> **Texto fornecido**:

____________________

Crédito limitado protegeu bancos brasileiros de crise

Concessão de crédito limitada, grande aversão ao risco e altas taxas de juros, características que poderiam ser consideradas fraquezas do sistema financeiro brasileiro, acabaram protegendo o país dos efeitos mais nocivos da crise econômica mundial.

Os bancos brasileiros atravessaram a fase mais aguda da crise sem sofrer os abalos registrados em outros países.


"O impacto da crise no setor financeiro em geral no Brasil, e sobretudo no setor bancário, foi bem menor (do que em outros países)", diz o economista Ricardo Carneiro, professor da Unicamp.

"Para começar, por uma razão muito simples: a proporção da concessão de crédito, comparativamente a outros países, é muito mais reduzida", afirma.

Para Carneiro, a crise deixou claro que "os defeitos do sistema bancário continuam os de sempre": spread (diferença entre os juros que os bancos pagam na captação de recursos e o que cobram dos clientes nos empréstimos) muito alto, taxa de juros muito alta e um descomprometimento com financiamento de longo prazo.

____________________

> **Requisitos da tarefa**:
A. As afirmações abaixo estão de acordo com o texto fornecido? Responda sim ou não a cada uma e cite entre aspas as palavras do texto que decidem a resposta.
(i) Os bancos brasileiros sofreram abalos maiores que os de outros países.
(ii) Ricardo Carneiro é professor da Unicamp.
(iii) Segundo Carneiro, a proporção de concessão de crédito no Brasil é maior que a de outros países.
B. Responda a cada pergunta com base no texto fornecido:
(i) Quais três características do sistema financeiro brasileiro acabaram protegendo o país dos efeitos mais nocivos da crise?
(ii) Como o texto define spread?
(iii) Além do spread e da taxa de juros muito altos, que outro defeito do sistema bancário Carneiro aponta?

____________________

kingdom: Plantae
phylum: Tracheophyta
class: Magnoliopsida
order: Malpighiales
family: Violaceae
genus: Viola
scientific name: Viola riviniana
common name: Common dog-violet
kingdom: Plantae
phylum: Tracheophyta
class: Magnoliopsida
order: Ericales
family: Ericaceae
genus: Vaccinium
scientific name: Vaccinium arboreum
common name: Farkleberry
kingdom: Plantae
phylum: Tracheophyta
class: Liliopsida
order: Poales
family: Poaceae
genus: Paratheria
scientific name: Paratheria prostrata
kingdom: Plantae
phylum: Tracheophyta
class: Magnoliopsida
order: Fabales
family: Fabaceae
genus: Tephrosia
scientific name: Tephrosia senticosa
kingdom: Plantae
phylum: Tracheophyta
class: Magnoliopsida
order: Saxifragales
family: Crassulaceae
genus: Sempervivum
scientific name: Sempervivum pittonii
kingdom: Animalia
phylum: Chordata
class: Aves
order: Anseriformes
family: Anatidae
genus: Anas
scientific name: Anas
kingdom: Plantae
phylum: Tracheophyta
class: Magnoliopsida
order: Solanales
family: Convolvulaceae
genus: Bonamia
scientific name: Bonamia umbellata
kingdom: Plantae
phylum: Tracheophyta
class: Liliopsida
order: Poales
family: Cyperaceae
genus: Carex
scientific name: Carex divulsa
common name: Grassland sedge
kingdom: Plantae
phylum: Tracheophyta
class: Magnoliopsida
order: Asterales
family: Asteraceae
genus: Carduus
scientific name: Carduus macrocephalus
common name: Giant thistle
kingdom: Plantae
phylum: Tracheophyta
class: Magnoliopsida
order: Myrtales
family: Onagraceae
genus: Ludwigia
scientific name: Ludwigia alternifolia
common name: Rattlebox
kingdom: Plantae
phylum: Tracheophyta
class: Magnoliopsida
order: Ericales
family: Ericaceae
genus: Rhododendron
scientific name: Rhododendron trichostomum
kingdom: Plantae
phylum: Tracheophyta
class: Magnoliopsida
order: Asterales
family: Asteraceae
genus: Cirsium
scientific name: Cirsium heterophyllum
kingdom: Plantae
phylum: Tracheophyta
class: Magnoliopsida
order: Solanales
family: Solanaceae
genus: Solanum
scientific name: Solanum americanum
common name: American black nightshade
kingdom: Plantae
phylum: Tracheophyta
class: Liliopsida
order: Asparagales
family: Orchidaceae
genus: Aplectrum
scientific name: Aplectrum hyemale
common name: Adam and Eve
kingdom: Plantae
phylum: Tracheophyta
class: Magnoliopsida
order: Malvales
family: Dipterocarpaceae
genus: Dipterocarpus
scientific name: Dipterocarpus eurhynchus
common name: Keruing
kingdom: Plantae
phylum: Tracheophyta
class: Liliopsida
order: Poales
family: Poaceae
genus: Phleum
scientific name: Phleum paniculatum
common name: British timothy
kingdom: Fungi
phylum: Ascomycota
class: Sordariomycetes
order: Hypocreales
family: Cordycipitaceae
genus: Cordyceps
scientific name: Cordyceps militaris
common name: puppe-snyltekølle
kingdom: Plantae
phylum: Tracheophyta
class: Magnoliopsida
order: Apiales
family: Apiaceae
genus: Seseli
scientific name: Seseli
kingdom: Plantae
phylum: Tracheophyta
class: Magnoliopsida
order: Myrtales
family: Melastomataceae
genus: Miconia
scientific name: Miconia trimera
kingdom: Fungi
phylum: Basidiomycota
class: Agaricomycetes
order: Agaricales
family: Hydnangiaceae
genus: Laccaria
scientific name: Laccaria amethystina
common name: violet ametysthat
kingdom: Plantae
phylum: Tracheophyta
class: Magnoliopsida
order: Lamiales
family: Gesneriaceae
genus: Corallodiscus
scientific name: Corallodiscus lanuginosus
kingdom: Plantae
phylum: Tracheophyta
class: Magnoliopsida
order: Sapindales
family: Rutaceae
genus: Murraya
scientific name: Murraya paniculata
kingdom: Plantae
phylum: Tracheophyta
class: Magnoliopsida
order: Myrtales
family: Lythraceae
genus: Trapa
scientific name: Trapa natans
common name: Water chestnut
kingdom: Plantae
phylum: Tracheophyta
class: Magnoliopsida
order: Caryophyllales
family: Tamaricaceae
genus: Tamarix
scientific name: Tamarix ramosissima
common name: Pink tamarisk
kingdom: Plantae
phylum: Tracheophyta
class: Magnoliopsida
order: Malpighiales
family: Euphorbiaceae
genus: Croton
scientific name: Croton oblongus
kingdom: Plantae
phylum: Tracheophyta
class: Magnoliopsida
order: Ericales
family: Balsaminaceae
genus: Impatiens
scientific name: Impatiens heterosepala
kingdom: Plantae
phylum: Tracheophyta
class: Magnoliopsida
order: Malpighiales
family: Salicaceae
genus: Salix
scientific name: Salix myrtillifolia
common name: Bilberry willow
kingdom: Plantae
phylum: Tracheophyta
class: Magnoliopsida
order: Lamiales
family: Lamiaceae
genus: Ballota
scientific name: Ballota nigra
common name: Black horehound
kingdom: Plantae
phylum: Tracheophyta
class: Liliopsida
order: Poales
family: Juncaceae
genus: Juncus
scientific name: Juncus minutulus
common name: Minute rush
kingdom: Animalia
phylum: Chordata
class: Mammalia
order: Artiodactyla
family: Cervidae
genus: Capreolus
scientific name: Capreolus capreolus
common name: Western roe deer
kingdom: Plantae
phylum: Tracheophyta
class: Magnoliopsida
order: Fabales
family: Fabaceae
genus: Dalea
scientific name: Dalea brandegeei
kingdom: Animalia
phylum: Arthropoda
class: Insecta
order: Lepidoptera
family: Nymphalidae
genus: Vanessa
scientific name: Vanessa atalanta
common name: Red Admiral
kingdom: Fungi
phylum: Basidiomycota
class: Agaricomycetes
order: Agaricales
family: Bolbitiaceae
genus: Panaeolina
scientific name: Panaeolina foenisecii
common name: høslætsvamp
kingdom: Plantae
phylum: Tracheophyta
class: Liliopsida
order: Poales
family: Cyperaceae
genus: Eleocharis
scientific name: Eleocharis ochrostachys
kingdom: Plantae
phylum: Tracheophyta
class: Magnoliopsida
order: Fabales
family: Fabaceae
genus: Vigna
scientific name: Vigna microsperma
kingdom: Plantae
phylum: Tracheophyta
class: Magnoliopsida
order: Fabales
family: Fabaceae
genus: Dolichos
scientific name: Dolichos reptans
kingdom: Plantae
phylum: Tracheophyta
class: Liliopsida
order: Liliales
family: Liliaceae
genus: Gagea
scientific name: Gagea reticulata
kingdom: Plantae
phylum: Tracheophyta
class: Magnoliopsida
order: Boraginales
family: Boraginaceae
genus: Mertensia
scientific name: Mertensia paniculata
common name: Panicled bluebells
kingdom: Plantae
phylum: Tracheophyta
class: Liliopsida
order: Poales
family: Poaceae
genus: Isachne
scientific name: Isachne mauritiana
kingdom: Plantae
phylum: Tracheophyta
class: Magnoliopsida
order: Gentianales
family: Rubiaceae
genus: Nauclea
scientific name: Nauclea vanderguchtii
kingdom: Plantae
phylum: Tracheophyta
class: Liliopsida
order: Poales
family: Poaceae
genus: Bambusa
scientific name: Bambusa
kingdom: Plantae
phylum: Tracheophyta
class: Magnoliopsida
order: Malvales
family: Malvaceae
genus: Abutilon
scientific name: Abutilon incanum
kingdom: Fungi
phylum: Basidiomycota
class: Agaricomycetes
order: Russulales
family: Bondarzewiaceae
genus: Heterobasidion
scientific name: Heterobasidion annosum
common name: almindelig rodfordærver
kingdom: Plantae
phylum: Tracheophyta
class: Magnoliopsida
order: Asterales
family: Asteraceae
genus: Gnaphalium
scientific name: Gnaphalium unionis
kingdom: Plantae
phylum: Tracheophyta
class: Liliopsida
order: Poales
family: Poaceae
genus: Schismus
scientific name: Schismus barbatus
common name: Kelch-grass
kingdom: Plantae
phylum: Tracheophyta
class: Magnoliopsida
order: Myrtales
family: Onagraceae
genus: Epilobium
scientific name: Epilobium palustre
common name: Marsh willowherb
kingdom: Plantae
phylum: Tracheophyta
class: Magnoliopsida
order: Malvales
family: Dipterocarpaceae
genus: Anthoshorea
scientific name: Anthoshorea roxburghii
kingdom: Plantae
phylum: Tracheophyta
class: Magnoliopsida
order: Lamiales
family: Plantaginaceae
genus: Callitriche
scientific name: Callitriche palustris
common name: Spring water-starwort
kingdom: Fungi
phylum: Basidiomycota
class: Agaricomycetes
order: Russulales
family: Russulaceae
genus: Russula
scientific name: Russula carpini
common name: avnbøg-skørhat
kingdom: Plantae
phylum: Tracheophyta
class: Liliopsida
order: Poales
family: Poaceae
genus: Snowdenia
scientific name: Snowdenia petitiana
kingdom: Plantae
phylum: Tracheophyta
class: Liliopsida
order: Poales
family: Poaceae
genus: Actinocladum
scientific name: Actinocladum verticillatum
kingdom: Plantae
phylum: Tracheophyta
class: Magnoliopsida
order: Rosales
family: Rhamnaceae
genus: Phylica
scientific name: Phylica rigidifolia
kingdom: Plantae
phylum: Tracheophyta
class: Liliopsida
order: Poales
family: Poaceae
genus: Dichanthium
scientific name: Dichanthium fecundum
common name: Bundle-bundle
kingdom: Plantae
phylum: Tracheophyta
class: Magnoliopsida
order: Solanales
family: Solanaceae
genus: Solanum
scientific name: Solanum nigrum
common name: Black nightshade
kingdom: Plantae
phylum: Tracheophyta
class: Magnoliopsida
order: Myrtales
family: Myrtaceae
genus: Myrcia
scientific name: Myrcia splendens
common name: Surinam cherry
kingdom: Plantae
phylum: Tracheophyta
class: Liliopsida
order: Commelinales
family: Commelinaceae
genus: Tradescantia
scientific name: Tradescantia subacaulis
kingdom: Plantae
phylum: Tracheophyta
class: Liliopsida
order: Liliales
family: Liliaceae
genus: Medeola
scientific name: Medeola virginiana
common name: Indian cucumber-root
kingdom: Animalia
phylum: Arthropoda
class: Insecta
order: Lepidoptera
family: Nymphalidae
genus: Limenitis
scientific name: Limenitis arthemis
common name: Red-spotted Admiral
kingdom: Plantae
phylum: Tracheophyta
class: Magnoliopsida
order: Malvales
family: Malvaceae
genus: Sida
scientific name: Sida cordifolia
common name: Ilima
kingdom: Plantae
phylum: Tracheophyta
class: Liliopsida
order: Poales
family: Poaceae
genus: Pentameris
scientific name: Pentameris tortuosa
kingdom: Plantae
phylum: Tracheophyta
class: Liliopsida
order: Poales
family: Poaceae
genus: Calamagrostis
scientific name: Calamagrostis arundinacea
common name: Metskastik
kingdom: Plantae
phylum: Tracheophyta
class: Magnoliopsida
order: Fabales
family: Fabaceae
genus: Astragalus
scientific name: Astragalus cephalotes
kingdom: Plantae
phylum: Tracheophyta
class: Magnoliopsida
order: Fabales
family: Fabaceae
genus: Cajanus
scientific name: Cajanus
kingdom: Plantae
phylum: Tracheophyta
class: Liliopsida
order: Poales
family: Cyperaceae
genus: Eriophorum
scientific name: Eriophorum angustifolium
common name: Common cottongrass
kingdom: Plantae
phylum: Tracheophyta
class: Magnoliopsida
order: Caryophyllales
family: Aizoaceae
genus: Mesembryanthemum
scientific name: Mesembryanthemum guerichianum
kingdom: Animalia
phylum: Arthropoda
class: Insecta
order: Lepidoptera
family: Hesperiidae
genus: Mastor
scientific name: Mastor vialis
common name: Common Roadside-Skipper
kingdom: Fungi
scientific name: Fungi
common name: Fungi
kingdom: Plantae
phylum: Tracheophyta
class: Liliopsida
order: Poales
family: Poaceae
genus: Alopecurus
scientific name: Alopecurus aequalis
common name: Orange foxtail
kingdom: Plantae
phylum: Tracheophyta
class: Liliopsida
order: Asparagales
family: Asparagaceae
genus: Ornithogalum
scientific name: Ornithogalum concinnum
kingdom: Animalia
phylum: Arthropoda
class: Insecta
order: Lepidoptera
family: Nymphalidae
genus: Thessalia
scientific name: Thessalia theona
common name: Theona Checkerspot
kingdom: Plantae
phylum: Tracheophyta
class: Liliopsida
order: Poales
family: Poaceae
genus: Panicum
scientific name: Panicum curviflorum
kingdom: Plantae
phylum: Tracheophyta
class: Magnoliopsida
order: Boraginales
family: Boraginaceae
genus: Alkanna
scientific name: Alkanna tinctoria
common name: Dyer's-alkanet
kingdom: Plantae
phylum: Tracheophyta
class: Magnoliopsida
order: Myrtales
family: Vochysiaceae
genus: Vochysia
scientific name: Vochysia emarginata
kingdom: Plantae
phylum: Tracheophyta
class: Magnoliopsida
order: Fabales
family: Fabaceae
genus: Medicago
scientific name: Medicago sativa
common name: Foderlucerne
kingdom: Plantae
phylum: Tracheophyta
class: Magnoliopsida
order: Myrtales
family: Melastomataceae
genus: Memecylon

____________________

> **Respostas**:
A.
(i) Não: "Os bancos brasileiros atravessaram a fase mais aguda da crise sem sofrer os abalos registrados em outros países."
(ii) Sim: "diz o economista Ricardo Carneiro, professor da Unicamp."
(iii) Não: "a proporção da concessão de crédito, comparativamente a outros países, é muito mais reduzida"

B.
(i) Concessão de crédito limitada, grande aversão ao risco e altas taxas de juros.
(ii) É a diferença entre os juros que os bancos pagam na captação de recursos e o que cobram dos clientes nos empréstimos.
(iii) Um descomprometimento com financiamento de longo prazo.